A vice president at the University of Iowa feels there are good things in store for the state in the way of economic development - but it has to be able to adapt to change.

Dan Reed, VP of research and economic development at Iowa, spoke at the monthly luncheon of the Lennox Leadership Development Organization Thursday at Lennox in Marshalltown.

Reed said Iowa's good schools, low cost of living and well-educated workforce make it attractive to economic growth.

Article Photos

T-R PHOTO BY ANDREW POTTER
Dan Reed, vice president of research and economic development at the University of Iowa, spoke at Lennox in Marshalltown Thursday. The luncheon also had a Halloween theme with dozens of decorations.

Reed, a former executive at Microsoft, has been on the job at Iowa for a year. He is traveling the state stressing the importance of partnerships in growing business.

"Everything I've seen in the last year is encouraging," Reed said.

A key to growth is adapting to change, he said. Those who hold on too long to a successful business model can get left behind.

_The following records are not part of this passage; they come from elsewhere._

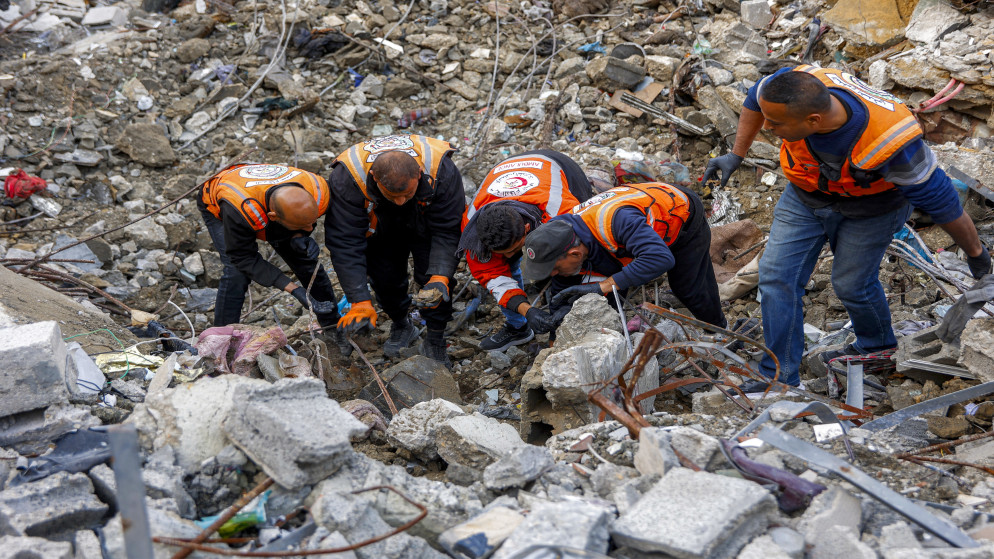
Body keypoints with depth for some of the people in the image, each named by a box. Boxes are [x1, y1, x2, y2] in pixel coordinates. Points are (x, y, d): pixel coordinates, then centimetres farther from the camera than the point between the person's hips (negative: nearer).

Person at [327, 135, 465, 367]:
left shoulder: (441, 171, -40)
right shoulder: (347, 179, -40)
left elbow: (448, 231, -32)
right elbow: (345, 243, -37)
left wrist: (440, 278, -46)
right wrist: (360, 302, -41)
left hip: (426, 221, -1)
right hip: (379, 225, 1)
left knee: (433, 274, -14)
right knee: (385, 278, -2)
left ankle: (435, 343, 4)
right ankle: (401, 326, 28)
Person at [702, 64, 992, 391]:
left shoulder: (887, 142, -43)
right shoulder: (792, 87, -33)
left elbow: (937, 199, -27)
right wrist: (736, 155, -3)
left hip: (870, 207, -4)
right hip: (806, 194, 4)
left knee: (851, 283, 7)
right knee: (777, 275, -1)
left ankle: (878, 345, 42)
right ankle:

"If the rules of the game have changed, it's very hard to let go of those old practices," Reed said.

Along with change is the need to be a lifelong learner. Reed said during his dad's generation people would learn a skill in their 20s and use that skill their entire lifetime.

"That's not true any more," Reed said.

He said America has to look for unfair advantages in the global marketplace, because the whole world is competition.

"There's more people in China who speak English than there are citizens in the U.S.," Reed said.

In order to have that growth, Iowa needs to keep its bright young people who often leave the state for better job opportunities.

"The only way I know to address that is create more economic opportunities in the state," Reed said.

Reed spent the morning touring the plant at Lennox and learning about the heating and cooling line.

"I was impressed by the diversity of products and the whole manufacturing operation," Reed said.